From Abracadabra to Zombies
Book Review
The
Conscious Universe: The Scientific Truth of Psychic Phenomena
by Dean Radin
(HarperOne 1997)
part four
In chapters three (“Replication”) and four
(“Meta-analysis”) Radin compares the performance of baseball
players to the performance of psychics. (Gary Schwartz likes
sports comparisons, too, though he likes to compare the
performance of psychics to basketball players). The sports
analogy is misleading because, while we know what it means for a
baseball player to hit .357 or for a basketball player to hit
50% of his free throws, we don’t know what it means for a
subject, a group, or group of groups to “hit” 34% when
guessing cards where 25% is chance. While chance or luck plays a
role in baseball and basketball, the analogue to
mathematical chance in sports is not as straightforward as Radin
implies. The odds of guessing the suit of
a playing card are clear and calculable, and they have nothing
to do with the past performance of an individual at guessing
cards. The odds of a baseball player getting a hit or of a
basketball player hitting a shot can only be calculated by
knowing the individual player’s statistics.
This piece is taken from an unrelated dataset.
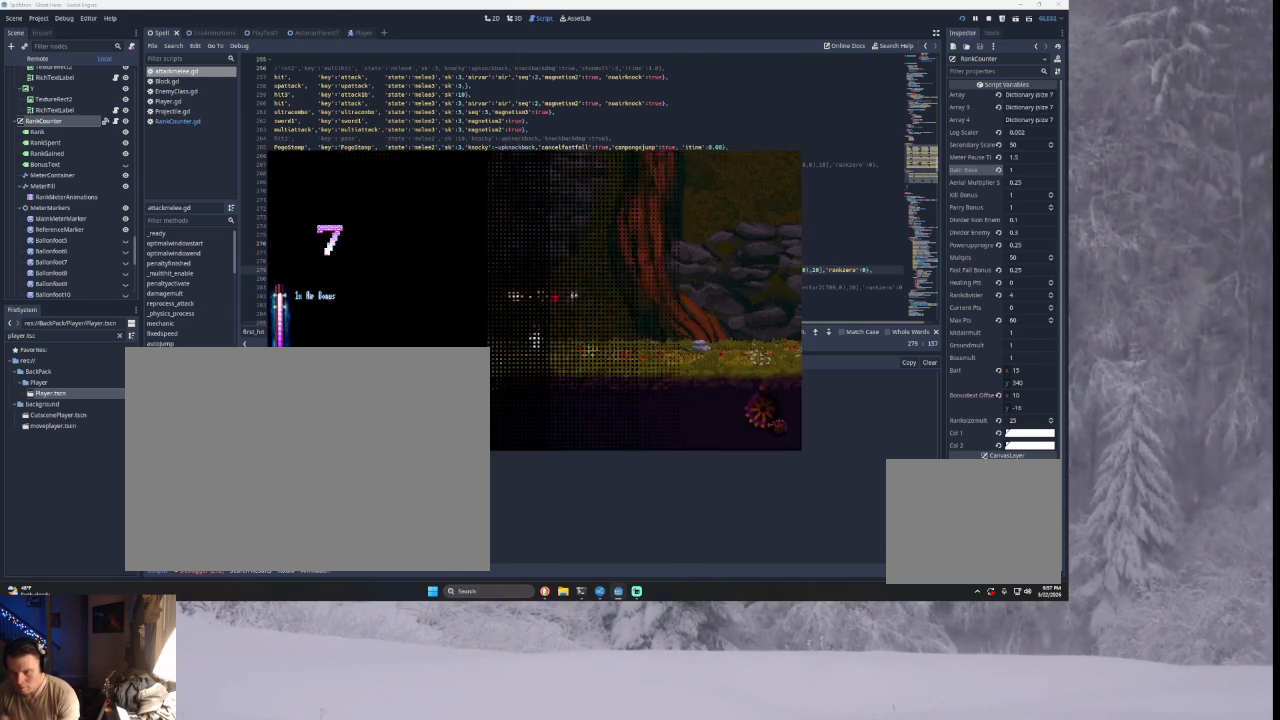
{"buttons": ["L1"], "left_stick": "left", "right_stick": "center", "events": [[433, "left_stick", "center"], [500, "L1", "down"], [500, "left_stick", "left"]]}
Radin uses the baseball analogy to introduce some important
concepts in statistics, such as the “95% confidence interval.”
He notes the obvious: Mickey Mantle’s lifetime batting average
is a better measure of his “true skill level” than a single year
where he had only a few at-bats or a year where his performance
fluctuated wildly. Radin thinks it is relevant to compare this
procedure of measuring Mantle’s ‘true skill level” to taking the
data from individual psi studies and lumping them together in a
meta-analysis. The implication is that meta-studies give a
better measurement of “true value” than do the individual
studies. The fact is, meta-analysis gives you larger samples,
which in turn gives you a statistic for the 95% confidence
interval that you do not necessarily get for any of the
individual studies. He might as well have compared 17 different
players’ averages over 17 years and claimed that the overall
average of the group gives you the “true value” of the “average
player,” which would be nonsense.
When one cuts through the baseball analogy what one is left with
is that in psi experiments mathematical chance performance will
be compared to actual performance of individuals and groups of
individuals. However, Radin does not mention that the difference
between chance and actual performance in card guessing, for
example, is of interest only if we assume that what is expected
by theoretical chance occurs in the real world, which is a
questionable assumption. (See my entry on the
psi assumption.)
We can accept one part of his analogy: psi performances vary and
so do the performances of athletes. However, since we have no
idea how psi works, we have no idea how psi varies. If we assume
psi is a human skill like hitting a baseball, then some people
will be better at it than others and practice can improve the
skill up to a point. If, however, psi is a spontaneous
occurrence rather than a skill, all bets are off as far as
conducting replicable controlled experiments go.
Radin admits that psi experiments function under the
assumption—I would say false assumption—that if a performer
guesses correctly “this is taken as evidence of one of two
things: ESP or chance” (p. 37). (He says we can’t tell if a
batter’s hit was due to skill or dumb luck. Yet, most of us,
when we watch a ball sail out of the ball park, would probably
not say it was dumb luck. Of course there is some luck in
whether a smashed ball goes right at a defensive player or
whether the ball sails into the field where it can’t be caught,
but this kind of luck is quite different from the luck in
card-guessing experiments.)
The issue of replication is complicated enough without bringing
in all this superfluous baseball analysis. The bottom line is
that Radin calls it psi if the guesses are not likely due to
chance (dumb luck) but he recognizes that one trial or one study
won’t be sufficient to establish psi. Replication is necessary.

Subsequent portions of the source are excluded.